YOUR GOAL =
Using the data below, return the stretch from the line that contains "Dr. sc. ETH Britta Hentschel" through the line that contains "May 1, 2012 at 4:15 PM", both included, exactly as it stands and nothing beyond it.

--- EXERCISE MATERIAL Enclosed Below ---

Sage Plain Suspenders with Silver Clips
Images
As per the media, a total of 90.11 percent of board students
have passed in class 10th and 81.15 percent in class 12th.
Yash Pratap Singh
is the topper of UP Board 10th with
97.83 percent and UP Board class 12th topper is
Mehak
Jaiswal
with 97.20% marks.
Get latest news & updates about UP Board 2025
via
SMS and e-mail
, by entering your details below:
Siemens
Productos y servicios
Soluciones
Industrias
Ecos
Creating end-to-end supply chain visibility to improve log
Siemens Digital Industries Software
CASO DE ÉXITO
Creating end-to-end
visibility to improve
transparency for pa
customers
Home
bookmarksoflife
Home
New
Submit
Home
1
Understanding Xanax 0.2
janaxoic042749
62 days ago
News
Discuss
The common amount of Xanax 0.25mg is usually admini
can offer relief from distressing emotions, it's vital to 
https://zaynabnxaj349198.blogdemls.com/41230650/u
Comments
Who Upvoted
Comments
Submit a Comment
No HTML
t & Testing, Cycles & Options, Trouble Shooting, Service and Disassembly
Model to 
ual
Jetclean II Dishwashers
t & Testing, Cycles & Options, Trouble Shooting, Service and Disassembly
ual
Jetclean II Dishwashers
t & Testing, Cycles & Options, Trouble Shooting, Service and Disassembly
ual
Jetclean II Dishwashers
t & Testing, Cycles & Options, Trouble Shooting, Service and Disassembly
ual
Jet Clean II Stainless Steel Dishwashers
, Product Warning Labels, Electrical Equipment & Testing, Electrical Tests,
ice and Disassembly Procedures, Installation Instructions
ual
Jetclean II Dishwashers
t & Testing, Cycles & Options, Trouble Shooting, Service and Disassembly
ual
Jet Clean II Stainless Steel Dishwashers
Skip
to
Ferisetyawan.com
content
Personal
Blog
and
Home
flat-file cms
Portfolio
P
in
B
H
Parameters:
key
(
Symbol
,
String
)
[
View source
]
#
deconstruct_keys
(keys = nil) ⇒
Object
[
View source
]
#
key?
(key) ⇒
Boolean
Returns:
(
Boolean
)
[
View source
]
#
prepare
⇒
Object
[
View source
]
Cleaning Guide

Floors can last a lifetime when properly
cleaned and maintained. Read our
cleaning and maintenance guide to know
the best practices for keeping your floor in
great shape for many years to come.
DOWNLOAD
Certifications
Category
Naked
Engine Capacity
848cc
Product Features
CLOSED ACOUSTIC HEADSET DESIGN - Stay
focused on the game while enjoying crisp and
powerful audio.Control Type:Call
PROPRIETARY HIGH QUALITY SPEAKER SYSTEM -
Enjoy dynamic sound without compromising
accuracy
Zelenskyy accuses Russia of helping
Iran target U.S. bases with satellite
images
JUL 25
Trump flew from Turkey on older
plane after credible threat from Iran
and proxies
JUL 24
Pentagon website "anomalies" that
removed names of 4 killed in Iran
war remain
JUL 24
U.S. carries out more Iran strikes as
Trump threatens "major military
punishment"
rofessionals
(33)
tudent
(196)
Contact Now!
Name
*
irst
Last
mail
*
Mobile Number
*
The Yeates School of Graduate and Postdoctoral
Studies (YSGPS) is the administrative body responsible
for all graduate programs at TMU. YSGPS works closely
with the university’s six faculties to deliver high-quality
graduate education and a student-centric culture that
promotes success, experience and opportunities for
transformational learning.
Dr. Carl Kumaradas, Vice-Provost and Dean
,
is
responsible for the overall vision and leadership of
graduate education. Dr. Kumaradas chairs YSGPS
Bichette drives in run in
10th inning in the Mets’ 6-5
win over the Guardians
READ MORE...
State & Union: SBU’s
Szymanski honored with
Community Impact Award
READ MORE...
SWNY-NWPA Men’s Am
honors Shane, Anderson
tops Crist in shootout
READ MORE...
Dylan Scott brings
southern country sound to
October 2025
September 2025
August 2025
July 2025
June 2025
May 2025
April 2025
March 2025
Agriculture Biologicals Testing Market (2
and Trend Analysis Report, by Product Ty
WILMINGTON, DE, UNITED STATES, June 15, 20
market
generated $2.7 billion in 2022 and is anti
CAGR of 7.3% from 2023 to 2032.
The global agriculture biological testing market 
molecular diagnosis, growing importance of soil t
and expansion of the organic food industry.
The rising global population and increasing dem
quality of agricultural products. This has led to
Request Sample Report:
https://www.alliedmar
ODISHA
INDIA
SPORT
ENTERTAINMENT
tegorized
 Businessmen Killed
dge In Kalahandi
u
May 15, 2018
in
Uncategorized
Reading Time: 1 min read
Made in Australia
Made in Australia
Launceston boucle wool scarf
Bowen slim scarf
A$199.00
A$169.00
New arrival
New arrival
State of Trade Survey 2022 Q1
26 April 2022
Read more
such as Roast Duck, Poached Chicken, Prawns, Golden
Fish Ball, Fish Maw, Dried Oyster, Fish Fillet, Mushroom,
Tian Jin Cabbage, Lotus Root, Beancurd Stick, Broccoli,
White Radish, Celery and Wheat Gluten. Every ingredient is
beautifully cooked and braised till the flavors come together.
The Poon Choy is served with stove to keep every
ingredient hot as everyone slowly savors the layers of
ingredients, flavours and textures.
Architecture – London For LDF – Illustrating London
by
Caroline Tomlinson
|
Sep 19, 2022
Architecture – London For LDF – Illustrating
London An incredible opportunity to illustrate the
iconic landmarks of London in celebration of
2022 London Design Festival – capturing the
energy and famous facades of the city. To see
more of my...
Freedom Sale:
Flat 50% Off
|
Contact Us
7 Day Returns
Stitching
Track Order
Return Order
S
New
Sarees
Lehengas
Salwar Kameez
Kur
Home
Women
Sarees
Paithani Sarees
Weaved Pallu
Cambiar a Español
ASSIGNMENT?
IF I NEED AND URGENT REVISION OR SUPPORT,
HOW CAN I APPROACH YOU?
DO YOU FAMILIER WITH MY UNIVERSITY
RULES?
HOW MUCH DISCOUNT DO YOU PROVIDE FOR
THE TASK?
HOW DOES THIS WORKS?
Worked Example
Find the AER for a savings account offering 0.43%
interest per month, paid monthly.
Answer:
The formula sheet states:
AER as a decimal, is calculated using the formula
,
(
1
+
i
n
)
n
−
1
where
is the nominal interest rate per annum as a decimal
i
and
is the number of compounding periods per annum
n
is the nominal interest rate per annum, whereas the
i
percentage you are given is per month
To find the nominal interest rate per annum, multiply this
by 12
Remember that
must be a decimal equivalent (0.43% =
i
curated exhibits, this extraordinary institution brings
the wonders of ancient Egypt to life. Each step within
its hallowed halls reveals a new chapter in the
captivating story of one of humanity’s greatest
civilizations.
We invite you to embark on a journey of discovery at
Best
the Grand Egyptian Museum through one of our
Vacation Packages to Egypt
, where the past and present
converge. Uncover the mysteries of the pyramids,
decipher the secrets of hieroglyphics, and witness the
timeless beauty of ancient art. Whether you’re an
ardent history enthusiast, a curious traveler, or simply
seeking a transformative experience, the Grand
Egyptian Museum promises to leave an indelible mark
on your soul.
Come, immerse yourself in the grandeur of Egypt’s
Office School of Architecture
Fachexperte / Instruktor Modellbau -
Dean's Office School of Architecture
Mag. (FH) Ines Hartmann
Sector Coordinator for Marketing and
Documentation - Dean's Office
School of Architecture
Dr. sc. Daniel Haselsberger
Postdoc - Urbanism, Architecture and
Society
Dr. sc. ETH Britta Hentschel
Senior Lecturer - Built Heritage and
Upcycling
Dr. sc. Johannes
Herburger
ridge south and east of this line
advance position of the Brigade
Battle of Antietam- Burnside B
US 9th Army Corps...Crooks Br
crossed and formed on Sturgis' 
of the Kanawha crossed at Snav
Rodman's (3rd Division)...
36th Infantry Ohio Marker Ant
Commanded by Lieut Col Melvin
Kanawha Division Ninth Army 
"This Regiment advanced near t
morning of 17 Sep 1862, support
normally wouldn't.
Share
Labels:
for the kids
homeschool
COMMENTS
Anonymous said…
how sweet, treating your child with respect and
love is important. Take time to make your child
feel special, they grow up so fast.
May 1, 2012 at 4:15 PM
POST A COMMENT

--- End of Enclosed EXERCISE MATERIAL ---

TASK RESULT =
Dr. sc. ETH Britta Hentschel
Senior Lecturer - Built Heritage and
Upcycling
Dr. sc. Johannes
Herburger
ridge south and east of this line
advance position of the Brigade
Battle of Antietam- Burnside B
US 9th Army Corps...Crooks Br
crossed and formed on Sturgis' 
of the Kanawha crossed at Snav
Rodman's (3rd Division)...
36th Infantry Ohio Marker Ant
Commanded by Lieut Col Melvin
Kanawha Division Ninth Army 
"This Regiment advanced near t
morning of 17 Sep 1862, support
normally wouldn't.
Share
Labels:
for the kids
homeschool
COMMENTS
Anonymous said…
how sweet, treating your child with respect and
love is important. Take time to make your child
feel special, they grow up so fast.
May 1, 2012 at 4:15 PM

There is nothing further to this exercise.